:: TEXTE DU DOCUMENT ::

Un mot à propos des trois variantes de BSD libres : tous étaient des
groupes divergents d’un projet maintenant éteint appelé 386BSD. S’ils
avaient envisagé un temps de refusionner afin d’éviter le travail en
double, ils continuent à l’heure actuelle séparément car ils se sont
spécialisés : FreeBSD recherche la plus grande stabilité possible sur
les processeurs Intel x86, NetBSD tente de fonctionner sur autant de
types de processeurs différents que possible alors que OpenBSD vise la
sécurité la plus stricte possible. En d’autres termes, le projet 386BSD
reste divisé car il existe des raisons convaincantes faisant que tout
le monde a à y gagner.

Mais, là où c’est possible, ces trois projets frères collaborent sur
les tâches les plus coriaces - et ils collaborent également avec les
programmeurs GNU/Linux. Quelques-uns des meilleurs pilotes de matériels
du noyau Linux sont en fait des pilotes BSD. Il existe un haut niveau
de compatibilité entre les trois BSDs, ainsi qu’entre eux et GNU/Linux
 : à la différence des vendeurs d’Unix "propriétaires", les programmeurs
BSD et GNU/Linux sont enclins à éliminer les incompatibilités et à
encourager les standards.

3. emacs —> Lucid emacs —> xemacs, autres emacses "propriétaires"
pour la plupart oubliés, maintenant —> GNU emacs

Appeler emacs "éditeur de texte", c’est un peu comme appeler "bateau"

:::
:: DONNÉES FOURNIES ::

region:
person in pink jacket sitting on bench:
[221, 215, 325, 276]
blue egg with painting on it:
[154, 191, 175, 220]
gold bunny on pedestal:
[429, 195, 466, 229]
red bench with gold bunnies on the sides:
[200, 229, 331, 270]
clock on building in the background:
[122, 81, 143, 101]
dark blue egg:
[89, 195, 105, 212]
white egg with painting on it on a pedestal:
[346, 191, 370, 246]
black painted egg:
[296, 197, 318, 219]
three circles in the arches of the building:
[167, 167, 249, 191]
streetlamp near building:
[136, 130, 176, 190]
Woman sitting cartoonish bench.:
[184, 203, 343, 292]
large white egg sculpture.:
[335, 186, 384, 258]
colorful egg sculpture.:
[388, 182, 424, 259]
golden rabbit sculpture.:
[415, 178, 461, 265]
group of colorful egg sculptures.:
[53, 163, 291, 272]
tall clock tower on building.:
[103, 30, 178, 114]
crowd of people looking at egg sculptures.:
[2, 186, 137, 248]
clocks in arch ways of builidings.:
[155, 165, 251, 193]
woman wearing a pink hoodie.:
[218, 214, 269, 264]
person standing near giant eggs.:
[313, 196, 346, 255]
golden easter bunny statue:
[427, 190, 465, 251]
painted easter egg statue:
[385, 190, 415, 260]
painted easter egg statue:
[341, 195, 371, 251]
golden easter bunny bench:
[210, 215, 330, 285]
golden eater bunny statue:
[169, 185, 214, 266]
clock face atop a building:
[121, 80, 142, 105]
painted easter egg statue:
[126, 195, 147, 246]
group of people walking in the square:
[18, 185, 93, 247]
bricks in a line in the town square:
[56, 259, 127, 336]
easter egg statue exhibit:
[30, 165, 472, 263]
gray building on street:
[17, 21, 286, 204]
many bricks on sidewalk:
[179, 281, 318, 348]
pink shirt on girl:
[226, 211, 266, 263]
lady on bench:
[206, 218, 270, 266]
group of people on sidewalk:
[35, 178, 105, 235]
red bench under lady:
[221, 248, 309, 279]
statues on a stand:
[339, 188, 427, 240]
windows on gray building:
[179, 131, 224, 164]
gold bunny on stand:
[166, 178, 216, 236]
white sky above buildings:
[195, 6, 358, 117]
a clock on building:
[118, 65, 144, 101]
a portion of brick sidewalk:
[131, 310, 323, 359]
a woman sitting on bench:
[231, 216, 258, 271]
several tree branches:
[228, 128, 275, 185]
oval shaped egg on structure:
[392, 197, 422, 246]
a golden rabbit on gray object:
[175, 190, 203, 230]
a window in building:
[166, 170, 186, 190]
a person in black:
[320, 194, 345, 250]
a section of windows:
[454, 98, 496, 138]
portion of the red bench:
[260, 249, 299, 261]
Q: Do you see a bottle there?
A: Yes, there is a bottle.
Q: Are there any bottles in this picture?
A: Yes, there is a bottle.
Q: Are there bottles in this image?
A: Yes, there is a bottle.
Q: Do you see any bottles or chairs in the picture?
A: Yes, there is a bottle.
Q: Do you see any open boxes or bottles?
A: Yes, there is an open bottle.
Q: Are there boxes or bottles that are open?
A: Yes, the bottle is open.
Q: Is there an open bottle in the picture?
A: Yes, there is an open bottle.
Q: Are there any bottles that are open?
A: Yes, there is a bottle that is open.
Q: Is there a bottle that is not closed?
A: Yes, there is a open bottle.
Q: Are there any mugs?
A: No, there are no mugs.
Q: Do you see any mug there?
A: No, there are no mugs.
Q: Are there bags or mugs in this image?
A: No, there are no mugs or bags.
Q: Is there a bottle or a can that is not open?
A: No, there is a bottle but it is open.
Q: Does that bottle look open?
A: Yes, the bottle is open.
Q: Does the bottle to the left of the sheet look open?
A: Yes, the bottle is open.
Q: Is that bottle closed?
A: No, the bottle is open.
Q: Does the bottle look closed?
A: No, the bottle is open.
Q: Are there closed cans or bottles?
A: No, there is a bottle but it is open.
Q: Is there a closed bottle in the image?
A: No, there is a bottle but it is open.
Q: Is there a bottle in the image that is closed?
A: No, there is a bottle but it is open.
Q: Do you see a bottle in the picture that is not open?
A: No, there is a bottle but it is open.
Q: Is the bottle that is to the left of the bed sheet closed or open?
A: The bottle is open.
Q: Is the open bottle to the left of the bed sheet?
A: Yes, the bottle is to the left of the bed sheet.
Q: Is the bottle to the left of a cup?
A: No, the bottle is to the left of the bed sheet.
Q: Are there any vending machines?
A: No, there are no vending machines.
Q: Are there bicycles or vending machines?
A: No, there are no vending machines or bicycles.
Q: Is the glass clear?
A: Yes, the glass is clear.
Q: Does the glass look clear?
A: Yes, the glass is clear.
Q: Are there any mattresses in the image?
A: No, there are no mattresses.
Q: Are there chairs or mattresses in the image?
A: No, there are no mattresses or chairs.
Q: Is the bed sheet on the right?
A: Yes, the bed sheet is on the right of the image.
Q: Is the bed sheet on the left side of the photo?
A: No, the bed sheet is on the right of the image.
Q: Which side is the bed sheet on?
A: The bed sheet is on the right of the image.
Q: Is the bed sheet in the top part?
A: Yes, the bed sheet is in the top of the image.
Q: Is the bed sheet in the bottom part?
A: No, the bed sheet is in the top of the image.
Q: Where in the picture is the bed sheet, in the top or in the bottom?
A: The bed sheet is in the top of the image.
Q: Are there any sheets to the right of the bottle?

:::

● CONSIGNE
Modifiez le passage du texte sur les variantes de BSD, de "Mais, là où" jusqu'à "encourager les standards.", en remplaçant "collaborent" par "coopèrent". Le matériel fourni ne joue ici aucun rôle.

● RÉPONSE RÉDIGÉE
Mais, là où c’est possible, ces trois projets frères coopèrent sur
les tâches les plus coriaces - et ils coopèrent également avec les
programmeurs GNU/Linux. Quelques-uns des meilleurs pilotes de matériels
du noyau Linux sont en fait des pilotes BSD. Il existe un haut niveau
de compatibilité entre les trois BSDs, ainsi qu’entre eux et GNU/Linux
 : à la différence des vendeurs d’Unix "propriétaires", les programmeurs
BSD et GNU/Linux sont enclins à éliminer les incompatibilités et à
encourager les standards.